» **DIRECTIONS FOR THIS TASK**
Retype word for word the stretch of entries below from the line that has "Arroz, 2002: 4000000000 -> 10000000000" through the line that has "2020-06-27, PL: 148 -> 68", and omit the pictures.

» **SUPPLIED ENTRIES**
------

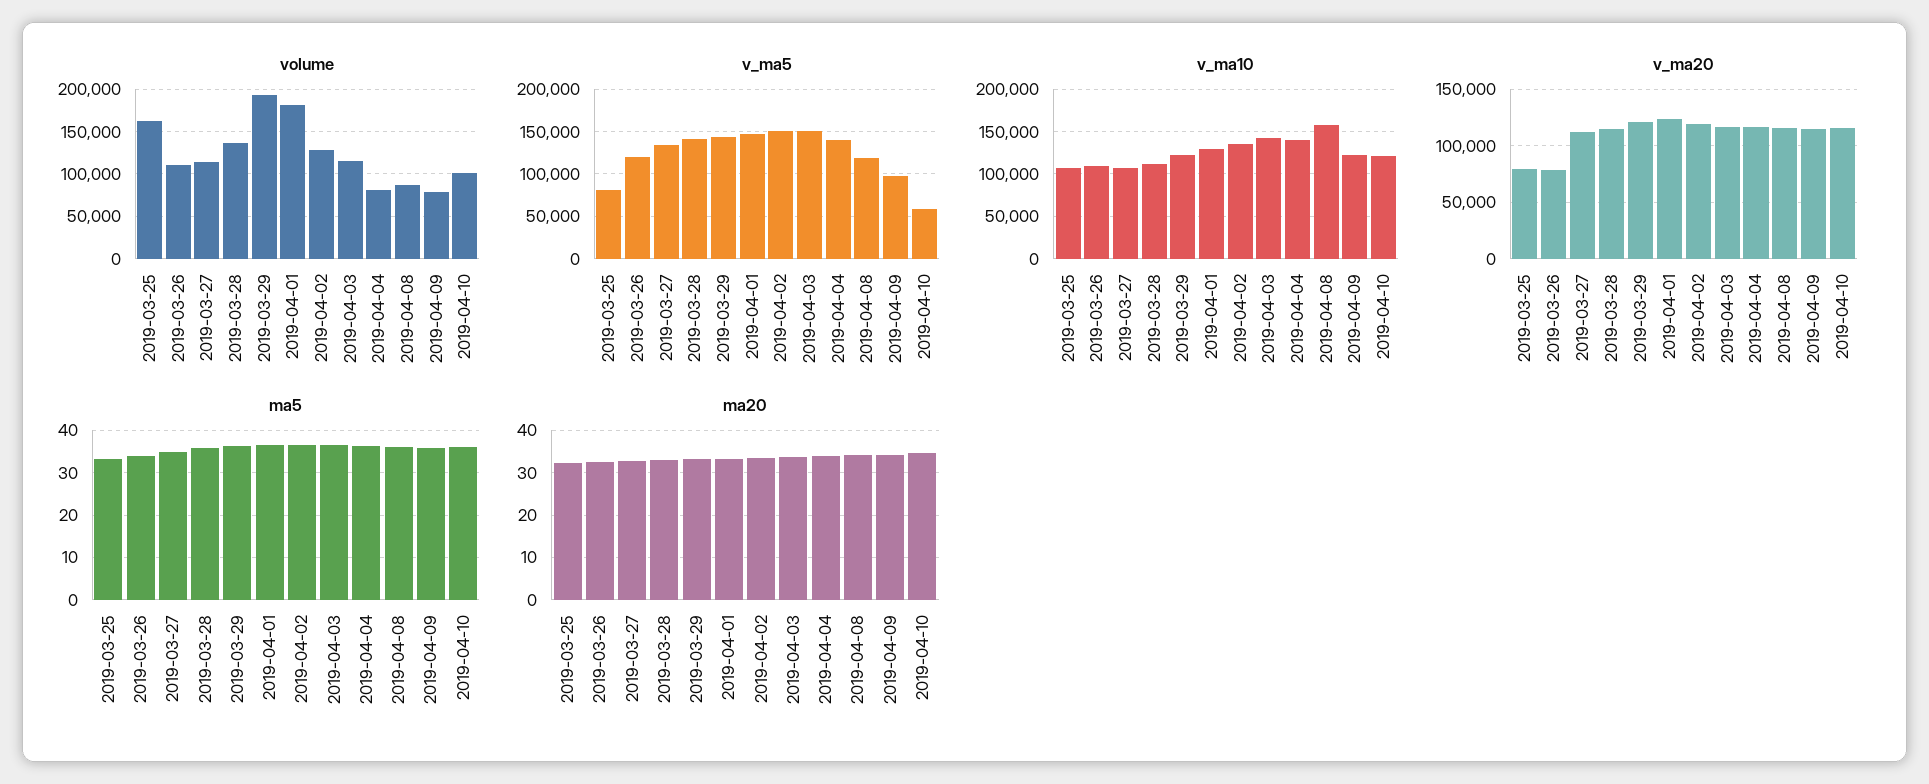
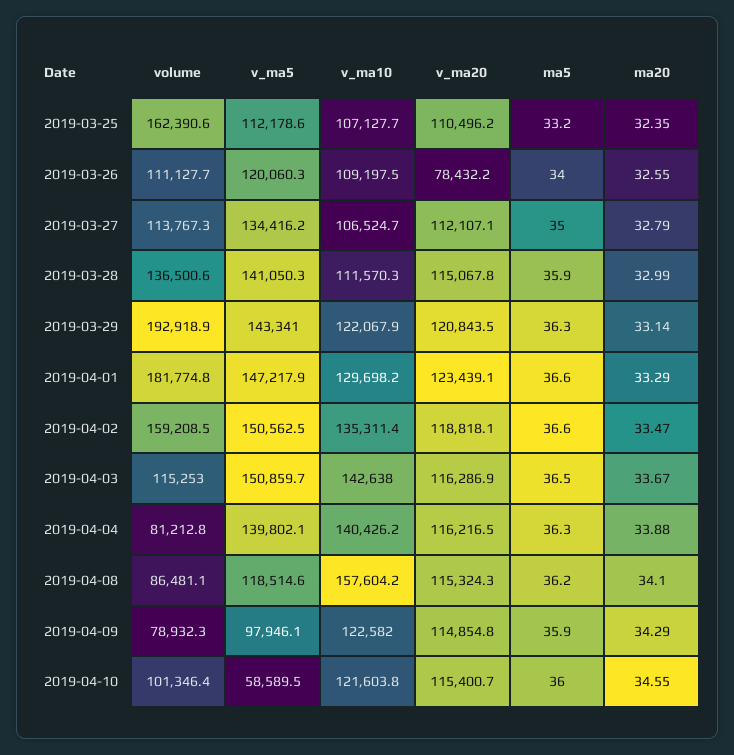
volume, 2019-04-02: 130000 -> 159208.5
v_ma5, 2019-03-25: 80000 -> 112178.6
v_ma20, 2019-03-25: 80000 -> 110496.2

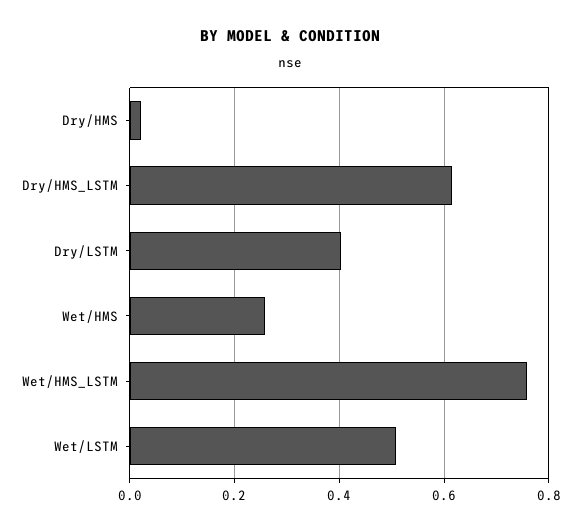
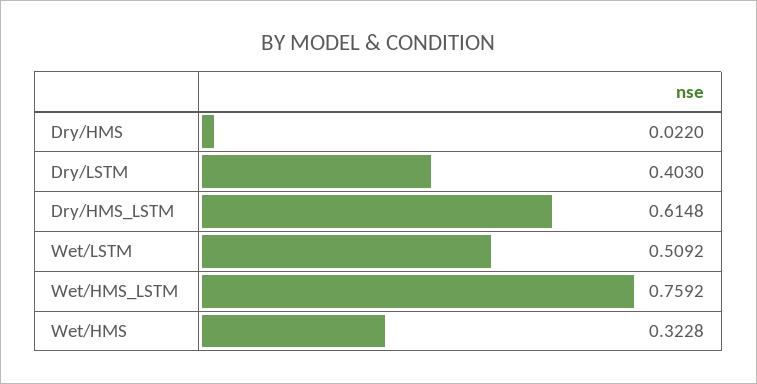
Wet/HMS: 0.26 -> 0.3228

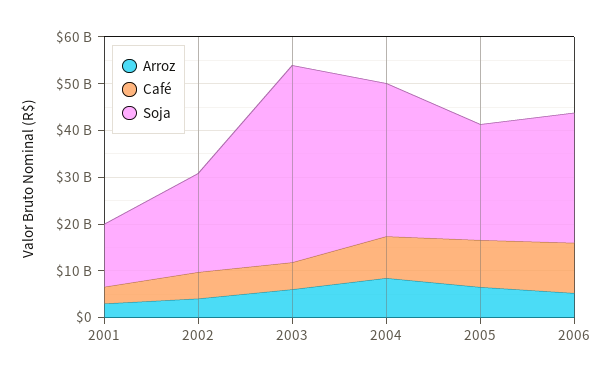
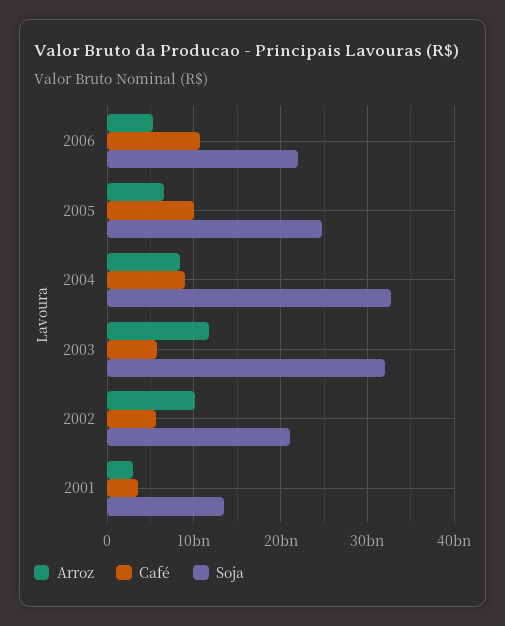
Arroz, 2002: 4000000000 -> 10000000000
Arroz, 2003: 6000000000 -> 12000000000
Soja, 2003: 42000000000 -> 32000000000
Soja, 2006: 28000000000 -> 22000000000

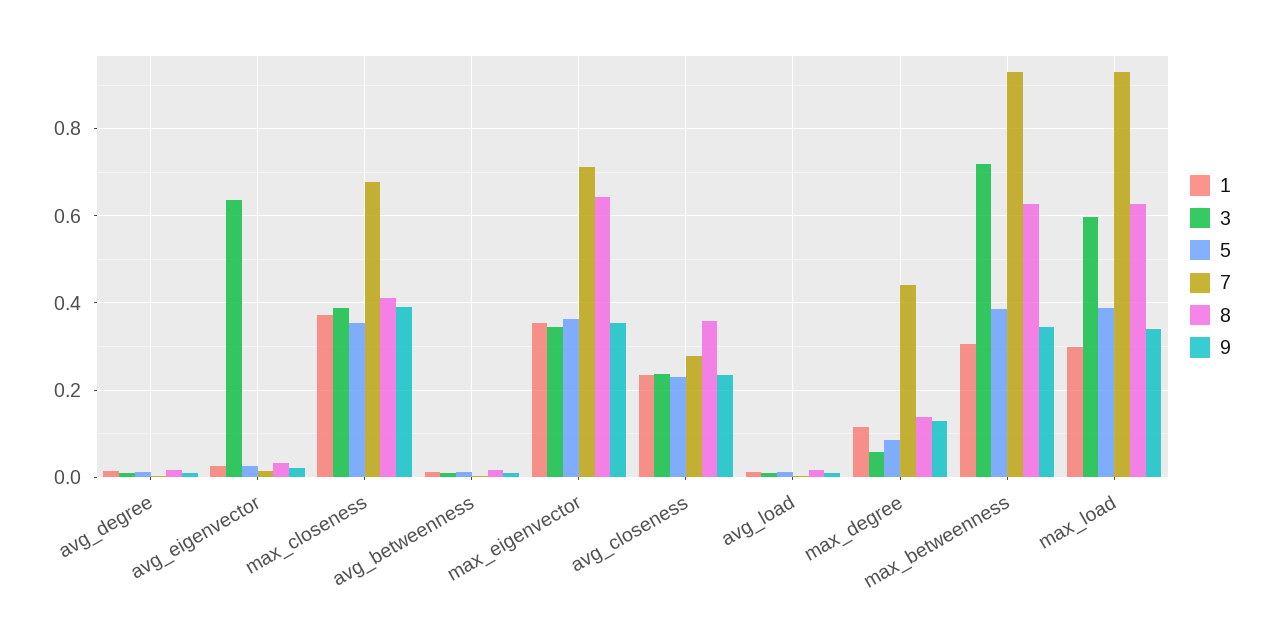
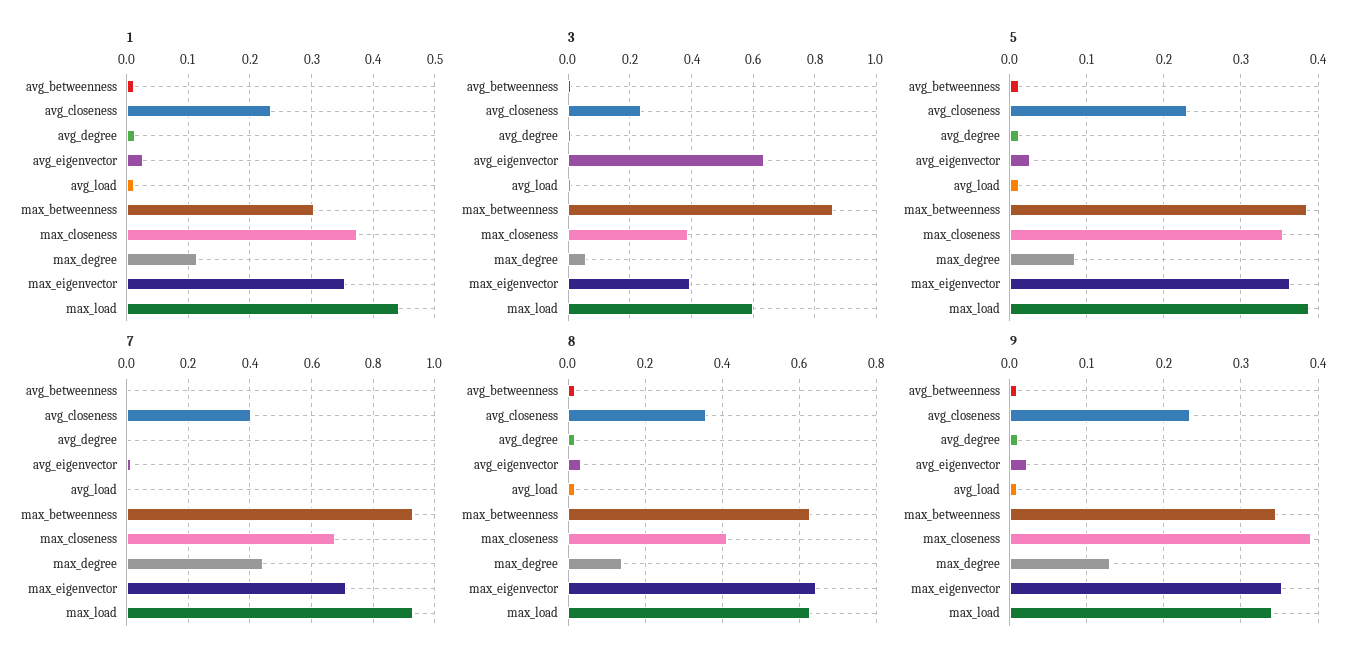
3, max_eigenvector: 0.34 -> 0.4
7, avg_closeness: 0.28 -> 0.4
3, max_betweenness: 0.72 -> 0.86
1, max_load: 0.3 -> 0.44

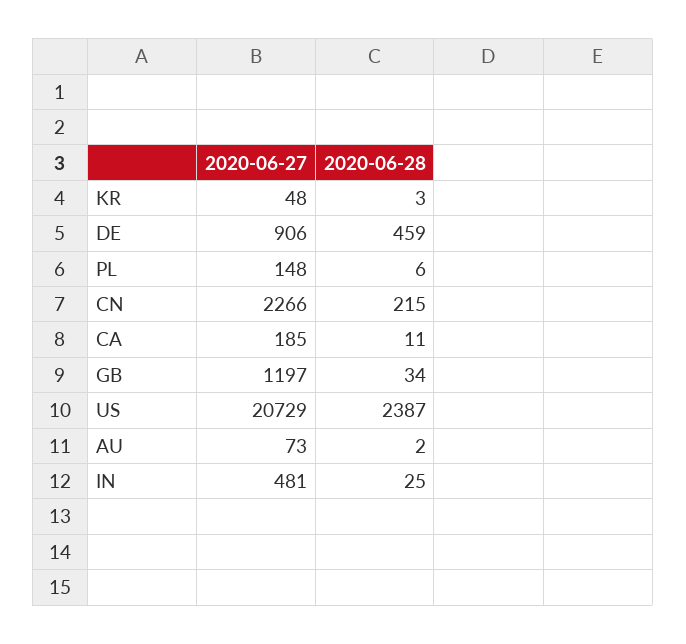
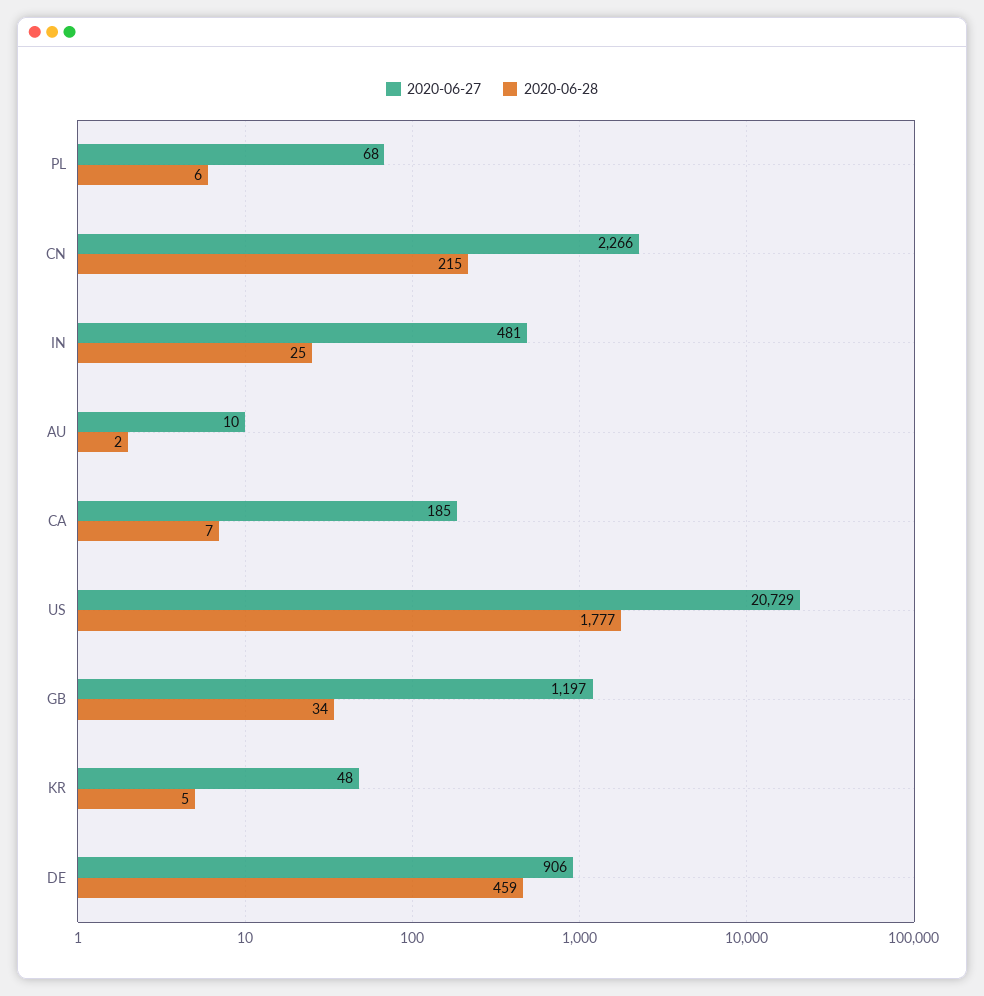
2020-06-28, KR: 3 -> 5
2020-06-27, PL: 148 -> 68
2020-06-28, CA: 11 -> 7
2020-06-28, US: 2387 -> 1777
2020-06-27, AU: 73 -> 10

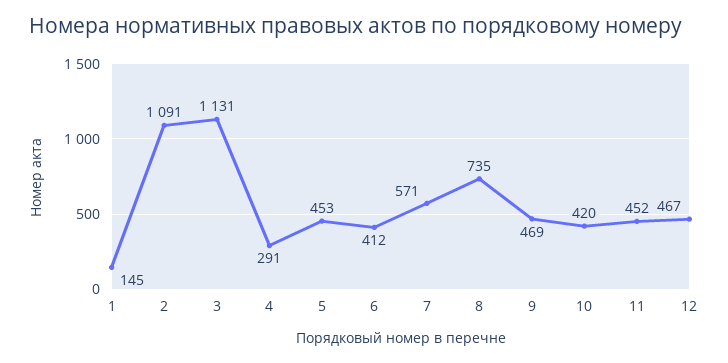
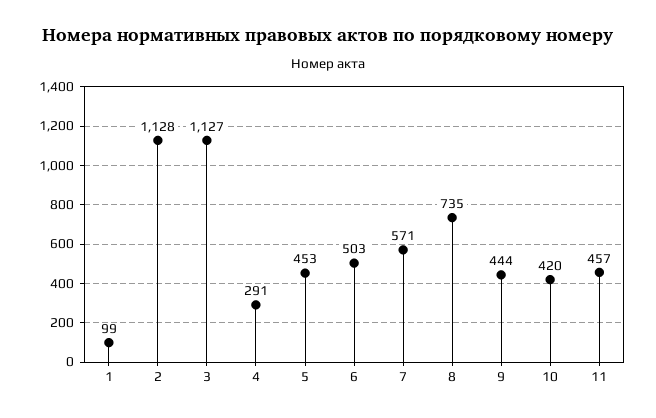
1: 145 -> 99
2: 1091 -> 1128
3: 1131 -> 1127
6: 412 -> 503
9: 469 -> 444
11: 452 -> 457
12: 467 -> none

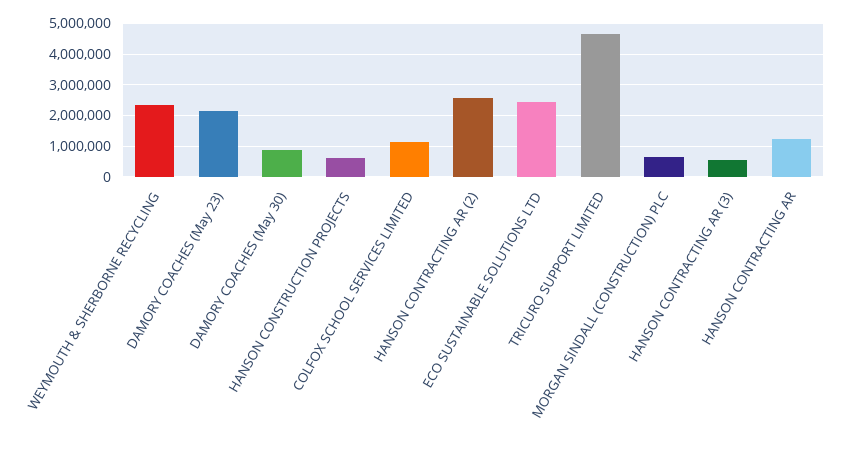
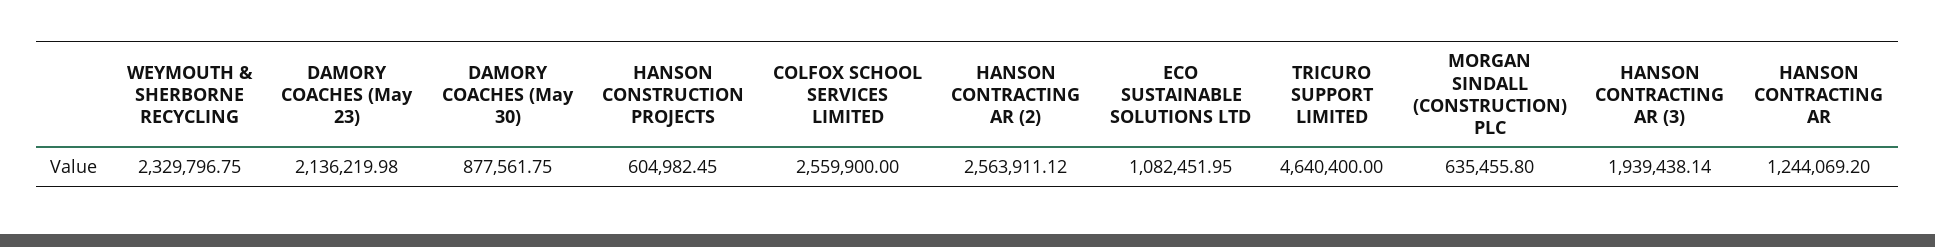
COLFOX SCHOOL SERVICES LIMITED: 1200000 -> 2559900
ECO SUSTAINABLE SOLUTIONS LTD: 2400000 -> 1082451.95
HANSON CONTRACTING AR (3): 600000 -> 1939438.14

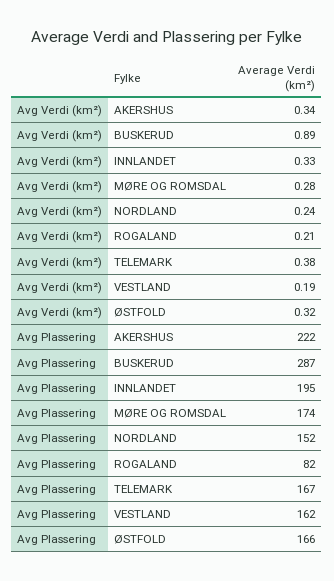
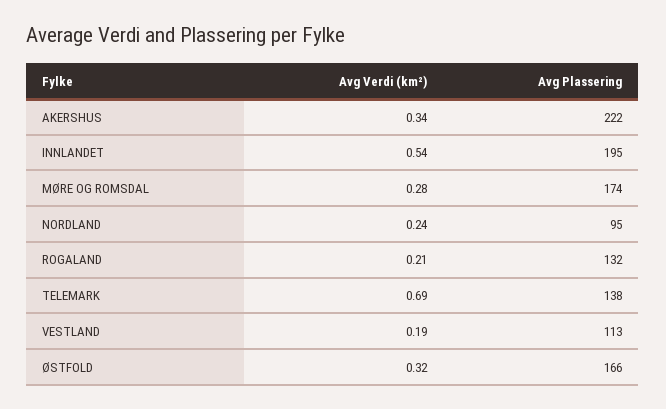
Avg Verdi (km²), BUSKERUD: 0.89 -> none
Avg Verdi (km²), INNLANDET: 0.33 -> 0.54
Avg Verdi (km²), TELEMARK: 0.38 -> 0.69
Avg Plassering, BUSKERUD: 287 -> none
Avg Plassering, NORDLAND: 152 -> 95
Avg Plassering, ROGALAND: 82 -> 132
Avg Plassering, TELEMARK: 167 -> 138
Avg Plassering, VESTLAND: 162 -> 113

------

» **RESPONSE TO THIS EXERCISE**
Arroz, 2002: 4000000000 -> 10000000000
Arroz, 2003: 6000000000 -> 12000000000
Soja, 2003: 42000000000 -> 32000000000
Soja, 2006: 28000000000 -> 22000000000

3, max_eigenvector: 0.34 -> 0.4
7, avg_closeness: 0.28 -> 0.4
3, max_betweenness: 0.72 -> 0.86
1, max_load: 0.3 -> 0.44

2020-06-28, KR: 3 -> 5
2020-06-27, PL: 148 -> 68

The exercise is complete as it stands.